◆ Data for this exercise:

** start **

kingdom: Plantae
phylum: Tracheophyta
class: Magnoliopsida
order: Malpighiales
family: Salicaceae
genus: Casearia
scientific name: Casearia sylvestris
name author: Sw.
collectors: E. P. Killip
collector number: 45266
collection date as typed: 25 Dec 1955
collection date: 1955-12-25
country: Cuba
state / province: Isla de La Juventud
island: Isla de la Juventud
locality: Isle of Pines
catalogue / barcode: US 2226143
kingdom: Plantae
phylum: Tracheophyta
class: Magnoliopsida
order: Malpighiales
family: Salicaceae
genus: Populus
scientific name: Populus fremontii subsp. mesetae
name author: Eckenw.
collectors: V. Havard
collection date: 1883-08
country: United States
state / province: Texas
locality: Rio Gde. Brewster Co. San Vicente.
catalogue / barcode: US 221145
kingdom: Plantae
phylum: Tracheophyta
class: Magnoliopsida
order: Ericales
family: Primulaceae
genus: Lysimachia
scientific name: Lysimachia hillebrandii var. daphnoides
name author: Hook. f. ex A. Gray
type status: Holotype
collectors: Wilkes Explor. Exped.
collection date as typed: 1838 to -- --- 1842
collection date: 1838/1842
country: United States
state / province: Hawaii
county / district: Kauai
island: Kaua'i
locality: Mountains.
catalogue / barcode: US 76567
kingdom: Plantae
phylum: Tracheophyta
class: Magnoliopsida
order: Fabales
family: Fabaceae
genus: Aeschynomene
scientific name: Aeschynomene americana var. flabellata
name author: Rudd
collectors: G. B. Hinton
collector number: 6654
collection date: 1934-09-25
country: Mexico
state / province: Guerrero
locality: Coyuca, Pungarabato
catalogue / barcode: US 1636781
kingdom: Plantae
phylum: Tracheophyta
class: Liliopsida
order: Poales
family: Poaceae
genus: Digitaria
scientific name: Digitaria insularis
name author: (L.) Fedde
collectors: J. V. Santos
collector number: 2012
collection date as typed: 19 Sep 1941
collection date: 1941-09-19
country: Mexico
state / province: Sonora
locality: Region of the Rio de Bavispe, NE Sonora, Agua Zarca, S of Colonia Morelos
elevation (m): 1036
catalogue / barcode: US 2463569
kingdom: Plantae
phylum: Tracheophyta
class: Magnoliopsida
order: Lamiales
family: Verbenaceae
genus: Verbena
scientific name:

** end **

◆ Goal of the exercise:
Can you reproduce all of the records above, line for line and without any changes?

◆ Task answer:
kingdom: Plantae
phylum: Tracheophyta
class: Magnoliopsida
order: Malpighiales
family: Salicaceae
genus: Casearia
scientific name: Casearia sylvestris
name author: Sw.
collectors: E. P. Killip
collector number: 45266
collection date as typed: 25 Dec 1955
collection date: 1955-12-25
country: Cuba
state / province: Isla de La Juventud
island: Isla de la Juventud
locality: Isle of Pines
catalogue / barcode: US 2226143
kingdom: Plantae
phylum: Tracheophyta
class: Magnoliopsida
order: Malpighiales
family: Salicaceae
genus: Populus
scientific name: Populus fremontii subsp. mesetae
name author: Eckenw.
collectors: V. Havard
collection date: 1883-08
country: United States
state / province: Texas
locality: Rio Gde. Brewster Co. San Vicente.
catalogue / barcode: US 221145
kingdom: Plantae
phylum: Tracheophyta
class: Magnoliopsida
order: Ericales
family: Primulaceae
genus: Lysimachia
scientific name: Lysimachia hillebrandii var. daphnoides
name author: Hook. f. ex A. Gray
type status: Holotype
collectors: Wilkes Explor. Exped.
collection date as typed: 1838 to -- --- 1842
collection date: 1838/1842
country: United States
state / province: Hawaii
county / district: Kauai
island: Kaua'i
locality: Mountains.
catalogue / barcode: US 76567
kingdom: Plantae
phylum: Tracheophyta
class: Magnoliopsida
order: Fabales
family: Fabaceae
genus: Aeschynomene
scientific name: Aeschynomene americana var. flabellata
name author: Rudd
collectors: G. B. Hinton
collector number: 6654
collection date: 1934-09-25
country: Mexico
state / province: Guerrero
locality: Coyuca, Pungarabato
catalogue / barcode: US 1636781
kingdom: Plantae
phylum: Tracheophyta
class: Liliopsida
order: Poales
family: Poaceae
genus: Digitaria
scientific name: Digitaria insularis
name author: (L.) Fedde
collectors: J. V. Santos
collector number: 2012
collection date as typed: 19 Sep 1941
collection date: 1941-09-19
country: Mexico
state / province: Sonora
locality: Region of the Rio de Bavispe, NE Sonora, Agua Zarca, S of Colonia Morelos
elevation (m): 1036
catalogue / barcode: US 2463569
kingdom: Plantae
phylum: Tracheophyta
class: Magnoliopsida
order: Lamiales
family: Verbenaceae
genus: Verbena
scientific name:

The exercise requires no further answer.